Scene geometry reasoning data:
- Opening Delimiter -

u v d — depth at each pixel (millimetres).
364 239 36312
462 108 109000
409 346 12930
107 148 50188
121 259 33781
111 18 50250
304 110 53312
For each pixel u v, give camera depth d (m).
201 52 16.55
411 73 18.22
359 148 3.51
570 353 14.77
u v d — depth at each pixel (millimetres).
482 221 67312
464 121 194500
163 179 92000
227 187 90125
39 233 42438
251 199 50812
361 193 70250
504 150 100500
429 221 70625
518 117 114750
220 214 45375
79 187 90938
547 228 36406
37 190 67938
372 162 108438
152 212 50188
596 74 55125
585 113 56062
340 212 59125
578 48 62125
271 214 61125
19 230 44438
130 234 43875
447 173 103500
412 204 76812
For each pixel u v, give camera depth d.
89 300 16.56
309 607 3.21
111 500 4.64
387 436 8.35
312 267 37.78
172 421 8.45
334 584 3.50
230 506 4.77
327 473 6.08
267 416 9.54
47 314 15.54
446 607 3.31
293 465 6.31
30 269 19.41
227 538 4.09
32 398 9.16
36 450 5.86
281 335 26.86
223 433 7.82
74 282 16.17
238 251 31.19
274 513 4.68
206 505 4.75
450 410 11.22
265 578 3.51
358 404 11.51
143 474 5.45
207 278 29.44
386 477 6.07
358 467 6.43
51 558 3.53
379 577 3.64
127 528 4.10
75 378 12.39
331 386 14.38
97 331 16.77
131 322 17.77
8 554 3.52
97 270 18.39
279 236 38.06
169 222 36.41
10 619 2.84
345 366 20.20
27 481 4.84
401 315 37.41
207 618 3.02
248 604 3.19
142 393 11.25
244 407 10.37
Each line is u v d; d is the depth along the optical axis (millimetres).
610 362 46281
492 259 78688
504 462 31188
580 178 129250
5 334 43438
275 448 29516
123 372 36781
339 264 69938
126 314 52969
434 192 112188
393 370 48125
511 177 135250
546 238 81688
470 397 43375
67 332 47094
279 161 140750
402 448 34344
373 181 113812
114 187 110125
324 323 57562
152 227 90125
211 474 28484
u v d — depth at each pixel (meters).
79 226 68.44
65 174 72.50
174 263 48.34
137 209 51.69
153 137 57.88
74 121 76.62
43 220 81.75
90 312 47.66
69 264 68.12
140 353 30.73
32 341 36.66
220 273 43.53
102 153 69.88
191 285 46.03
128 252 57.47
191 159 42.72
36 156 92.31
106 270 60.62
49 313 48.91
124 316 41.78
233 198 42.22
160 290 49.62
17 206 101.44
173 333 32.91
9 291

- Closing Delimiter -

### Requirement
The data above should be reproduced in full, word for word.

### Response to this exercise
u v d — depth at each pixel (millimetres).
364 239 36312
462 108 109000
409 346 12930
107 148 50188
121 259 33781
111 18 50250
304 110 53312
For each pixel u v, give camera depth d (m).
201 52 16.55
411 73 18.22
359 148 3.51
570 353 14.77
u v d — depth at each pixel (millimetres).
482 221 67312
464 121 194500
163 179 92000
227 187 90125
39 233 42438
251 199 50812
361 193 70250
504 150 100500
429 221 70625
518 117 114750
220 214 45375
79 187 90938
547 228 36406
37 190 67938
372 162 108438
152 212 50188
596 74 55125
585 113 56062
340 212 59125
578 48 62125
271 214 61125
19 230 44438
130 234 43875
447 173 103500
412 204 76812
For each pixel u v, give camera depth d.
89 300 16.56
309 607 3.21
111 500 4.64
387 436 8.35
312 267 37.78
172 421 8.45
334 584 3.50
230 506 4.77
327 473 6.08
267 416 9.54
47 314 15.54
446 607 3.31
293 465 6.31
30 269 19.41
227 538 4.09
32 398 9.16
36 450 5.86
281 335 26.86
223 433 7.82
74 282 16.17
238 251 31.19
274 513 4.68
206 505 4.75
450 410 11.22
265 578 3.51
358 404 11.51
143 474 5.45
207 278 29.44
386 477 6.07
358 467 6.43
51 558 3.53
379 577 3.64
127 528 4.10
75 378 12.39
331 386 14.38
97 331 16.77
131 322 17.77
8 554 3.52
97 270 18.39
279 236 38.06
169 222 36.41
10 619 2.84
345 366 20.20
27 481 4.84
401 315 37.41
207 618 3.02
248 604 3.19
142 393 11.25
244 407 10.37
Each line is u v d; d is the depth along the optical axis (millimetres).
610 362 46281
492 259 78688
504 462 31188
580 178 129250
5 334 43438
275 448 29516
123 372 36781
339 264 69938
126 314 52969
434 192 112188
393 370 48125
511 177 135250
546 238 81688
470 397 43375
67 332 47094
279 161 140750
402 448 34344
373 181 113812
114 187 110125
324 323 57562
152 227 90125
211 474 28484
u v d — depth at each pixel (meters).
79 226 68.44
65 174 72.50
174 263 48.34
137 209 51.69
153 137 57.88
74 121 76.62
43 220 81.75
90 312 47.66
69 264 68.12
140 353 30.73
32 341 36.66
220 273 43.53
102 153 69.88
191 285 46.03
128 252 57.47
191 159 42.72
36 156 92.31
106 270 60.62
49 313 48.91
124 316 41.78
233 198 42.22
160 290 49.62
17 206 101.44
173 333 32.91
9 291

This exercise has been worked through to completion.